Stream : Pensez-vous que le big data soit un nouveau phénomène qui affectera votre façon de travailler?

Alisa Andrasek : À l’université, nous venons tout juste de commencer à nous équiper de superordinateurs. Sur chaque projet, je ne cesse de me plaindre du fait que nous ne pouvons réaliser suffisamment de calculs ; l’utilisation du parallélisme devrait donc constituer un progrès important. Et si nous acceptons vraiment l’idée de nous impliquer dans des projets d’écologies complexes, d’écologies synthétiques, alors il est également réellement nécessaire que nous commencions à travailler avec le big data, avec des données réelles, pas seulement avec des métaphores. Mais c’est très délicat à mettre en œuvre, en effet, car travailler avec de grands volumes de données, ou même avec du parallélisme, est un processus très exigeant en raison de l’abstraction totale qu’il nécessite. En tant que designer, vous devez acquérir de nouvelles compétences et de nouvelles sensibilités, voire concevoir vos propres processus et méthodes heuristiques. Les vastes volumes de données permettent une intégration plus explicite des systèmes aléatoires dans le processus de conception, mais aussi un dialogue entre le tissu abstrait d’algorithmes et les éléments qui lui sont extérieurs. Pendant les quinze dernières années environ, nous avons surtout utilisé les algorithmes pour réaliser des ornements géométriques, ou, dans certains cas, pour optimiser des méthodes de travail plus conventionnelles. C’est désormais en train de changer : nous travaillons de plus en plus sur la matière, en passant d’une échelle micro à une échelle plus macro.

"A/MAZE" © Biothings, Alisa Andrasek

Mais je crois qu’il est aussi crucial de pouvoir travailler sur des projets pilotes et d’avoir des opportunités de vraiment matérialiser tout cela. Au sein du monde académique, il est très difficile d’avancer dans cette direction. Nous travaillons sur différents types de prototypage avec nos étudiants, mais à ce stade, nous n’avons pas pu travailler à échelle réelle. J’espère que nous réussirons à convaincre certains clients plus progressistes que même si ces nouvelles méthodes ne font avancer qu’un seul aspect d’un projet, de nouvelles applications pourraient ainsi voir le jour, et, petit à petit, nous pourrions faire évoluer ce domaine que je pense aujourd’hui en crise (mais ça c’est une longue histoire et un sujet qu’il faudrait aborder dans une autre discussion). Je pense nous sommes réellement en retard sur notre temps en matière d’architecture.

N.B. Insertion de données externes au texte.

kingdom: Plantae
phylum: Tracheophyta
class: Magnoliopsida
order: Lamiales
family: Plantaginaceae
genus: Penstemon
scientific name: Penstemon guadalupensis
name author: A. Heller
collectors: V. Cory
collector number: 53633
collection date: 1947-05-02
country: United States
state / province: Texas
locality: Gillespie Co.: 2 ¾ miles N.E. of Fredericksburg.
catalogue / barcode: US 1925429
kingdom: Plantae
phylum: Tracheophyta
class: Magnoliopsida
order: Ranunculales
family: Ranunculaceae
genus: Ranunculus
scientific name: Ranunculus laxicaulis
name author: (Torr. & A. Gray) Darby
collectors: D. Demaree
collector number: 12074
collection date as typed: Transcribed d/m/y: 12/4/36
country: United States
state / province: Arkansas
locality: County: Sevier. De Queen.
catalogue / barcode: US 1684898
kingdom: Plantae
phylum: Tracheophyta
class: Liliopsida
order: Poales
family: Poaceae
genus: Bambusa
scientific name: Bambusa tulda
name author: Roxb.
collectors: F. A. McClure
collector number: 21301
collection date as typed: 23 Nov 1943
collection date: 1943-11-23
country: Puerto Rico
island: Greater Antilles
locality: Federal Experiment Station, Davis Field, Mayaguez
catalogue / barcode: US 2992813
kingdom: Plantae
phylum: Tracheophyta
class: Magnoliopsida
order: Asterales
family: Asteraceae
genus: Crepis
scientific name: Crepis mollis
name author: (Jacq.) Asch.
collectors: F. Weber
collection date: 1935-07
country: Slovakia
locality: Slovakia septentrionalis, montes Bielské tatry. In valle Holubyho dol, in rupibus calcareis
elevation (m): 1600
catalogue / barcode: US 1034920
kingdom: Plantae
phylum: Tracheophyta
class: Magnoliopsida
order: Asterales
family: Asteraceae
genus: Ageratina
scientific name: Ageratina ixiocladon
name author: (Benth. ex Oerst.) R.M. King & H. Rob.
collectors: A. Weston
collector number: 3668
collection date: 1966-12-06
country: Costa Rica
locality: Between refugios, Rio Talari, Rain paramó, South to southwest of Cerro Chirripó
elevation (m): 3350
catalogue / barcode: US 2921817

Je m’inscris dans une pensée proto-computationnelle du design, mais avec une ouverture forte sur l’aléatoire et le bruit. Une certaine partie de la pratique du design repose sur la créativité et sur le fait d’aller au-delà d’une simple résolution de problèmes. Je crois vraiment en ce type de synthèse créative où nous pouvons désormais capturer des phénomènes émergents de façon assez pure au sein du travail de design. Nous pouvons développer une relation plus étroite entre le design de la matière et la physique, en utilisant des formes ouvertes d’abstraction qui dépassent les limites de la cognition humaine pour y exploiter des expressions nouvelles. C’est un vaste monde, un monde nouveau qui s’ouvre à nous.